======== Stored data
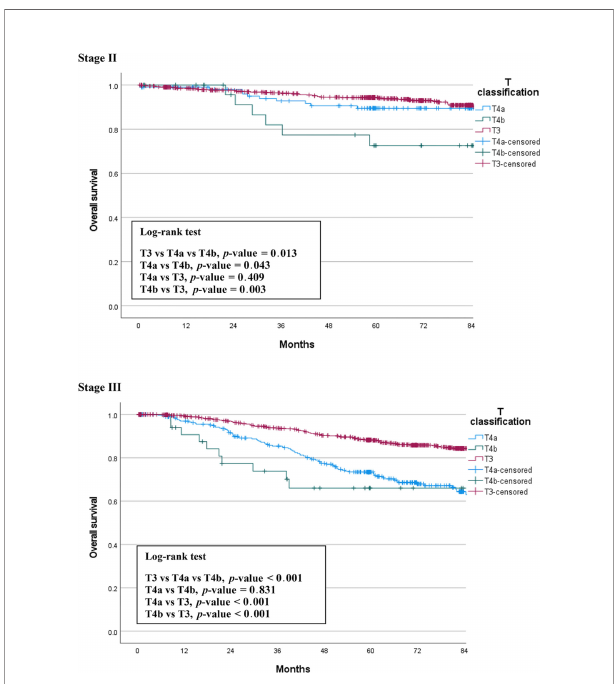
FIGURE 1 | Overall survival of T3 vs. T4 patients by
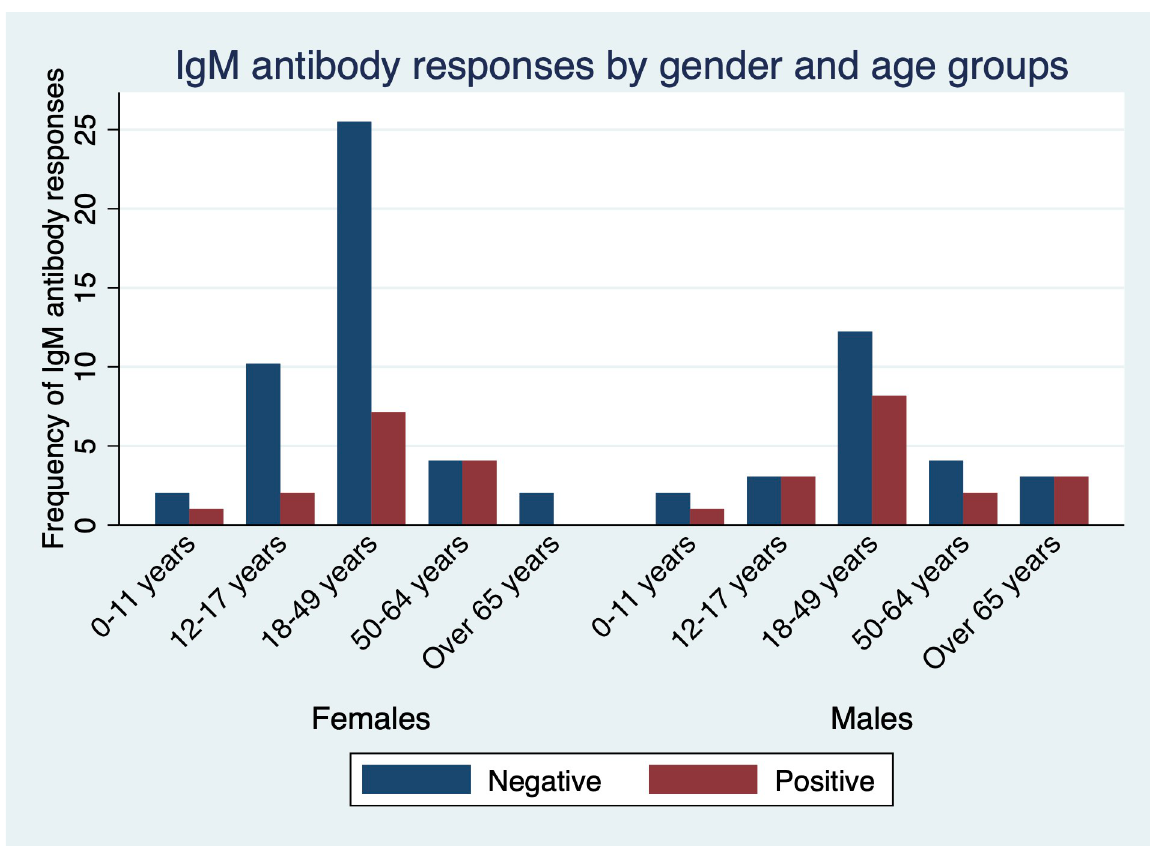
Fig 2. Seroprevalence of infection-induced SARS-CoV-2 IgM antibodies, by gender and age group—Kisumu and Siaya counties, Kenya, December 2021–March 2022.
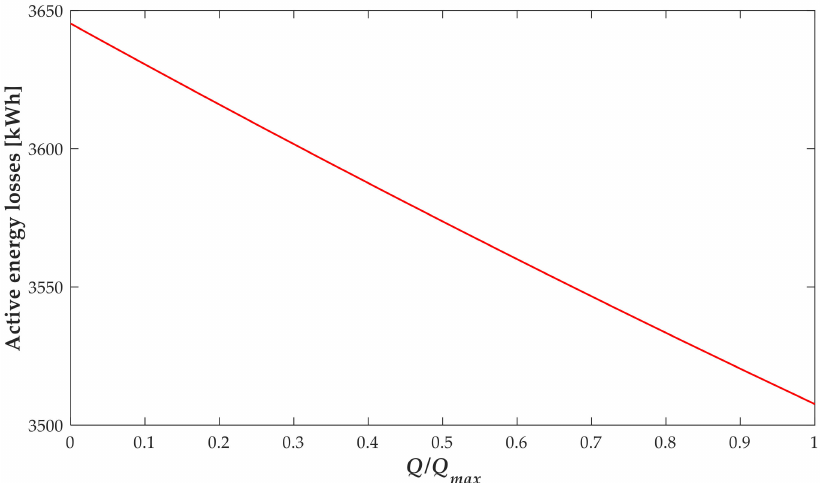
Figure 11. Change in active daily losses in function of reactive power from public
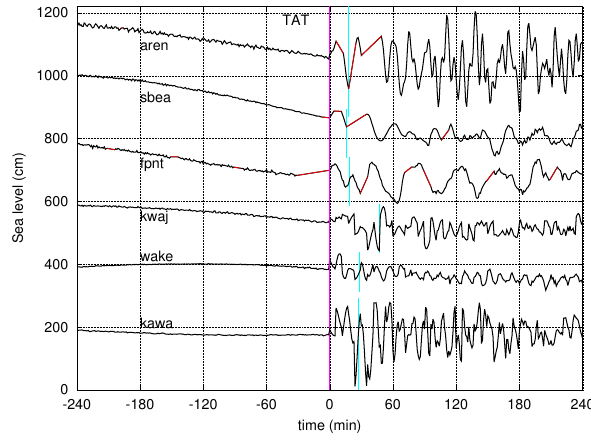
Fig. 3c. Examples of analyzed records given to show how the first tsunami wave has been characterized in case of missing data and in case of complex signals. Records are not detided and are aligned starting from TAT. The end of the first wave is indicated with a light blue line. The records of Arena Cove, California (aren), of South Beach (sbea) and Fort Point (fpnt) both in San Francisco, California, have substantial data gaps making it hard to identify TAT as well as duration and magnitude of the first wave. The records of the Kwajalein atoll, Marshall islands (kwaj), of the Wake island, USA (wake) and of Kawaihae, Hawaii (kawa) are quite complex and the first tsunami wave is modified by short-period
================
*Problem to work on:* Write out the lines from the start of the material to the line with "Figure 11. Change", inclusive and exactly. Skip the pictures.

*Response to this exercise:*
FIGURE 1 | Overall survival of T3 vs. T4 patients by
Fig 2. Seroprevalence of infection-induced SARS-CoV-2 IgM antibodies, by gender and age group—Kisumu and Siaya counties, Kenya, December 2021–March 2022.
Figure 11. Change in active daily losses in function of reactive power from public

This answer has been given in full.